**EXERCISE DIRECTIONS:**
What you produce should be every line from the data that includes "name".

--- WORKING DATA ---

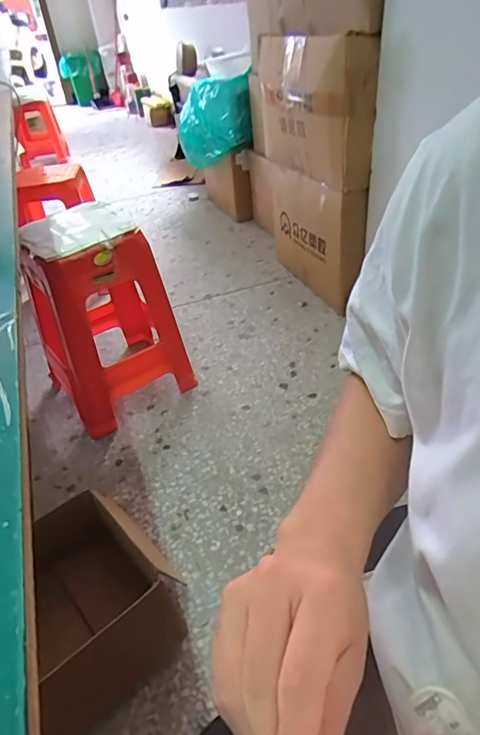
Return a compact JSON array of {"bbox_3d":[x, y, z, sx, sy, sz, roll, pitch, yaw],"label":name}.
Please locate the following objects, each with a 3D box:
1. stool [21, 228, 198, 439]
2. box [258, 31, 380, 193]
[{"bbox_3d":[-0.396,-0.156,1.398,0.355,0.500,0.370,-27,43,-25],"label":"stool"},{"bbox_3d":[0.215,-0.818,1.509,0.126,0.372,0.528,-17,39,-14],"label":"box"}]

---
--- WORKING DATA ---

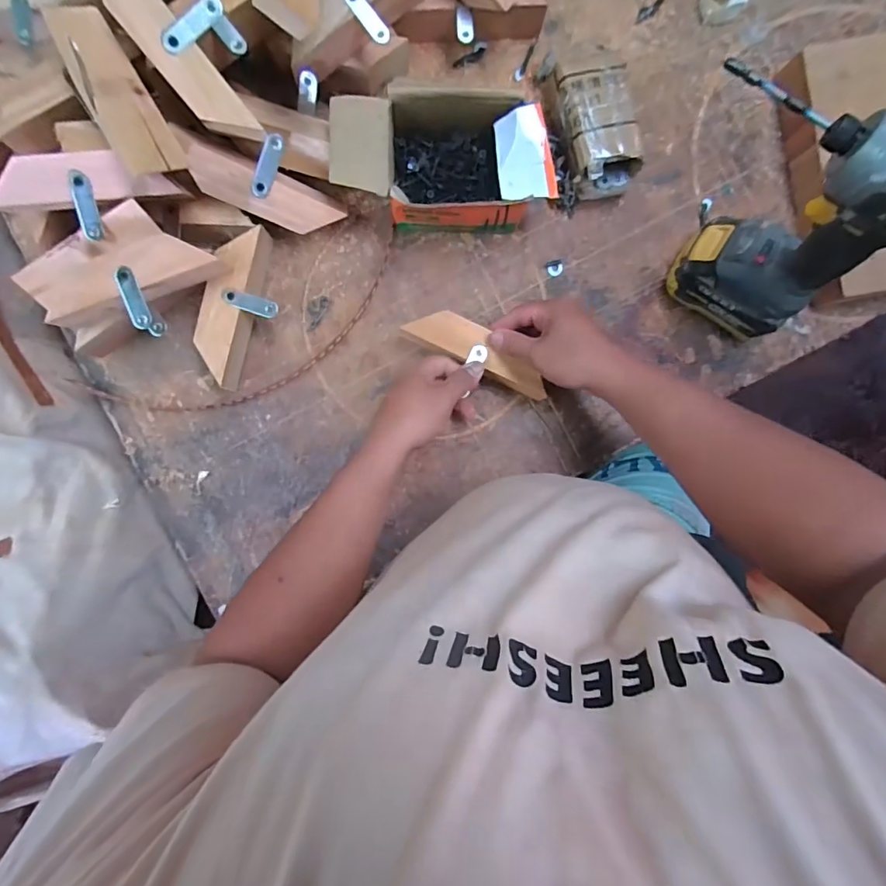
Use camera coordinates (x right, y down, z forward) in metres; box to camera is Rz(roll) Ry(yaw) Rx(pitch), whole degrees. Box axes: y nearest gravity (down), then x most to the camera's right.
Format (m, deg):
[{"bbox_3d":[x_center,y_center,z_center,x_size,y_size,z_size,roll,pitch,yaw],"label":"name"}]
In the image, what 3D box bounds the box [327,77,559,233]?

---
--- WORKING DATA ---

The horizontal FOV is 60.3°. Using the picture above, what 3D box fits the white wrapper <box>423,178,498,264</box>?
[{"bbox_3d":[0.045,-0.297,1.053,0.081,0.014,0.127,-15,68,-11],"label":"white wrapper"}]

---

**OUTPUT FOR THIS TASK:**
Return a compact JSON array of {"bbox_3d":[x, y, z, sx, sy, sz, roll, pitch, yaw],"label":name}.
[{"bbox_3d":[x_center,y_center,z_center,x_size,y_size,z_size,roll,pitch,yaw],"label":"name"}]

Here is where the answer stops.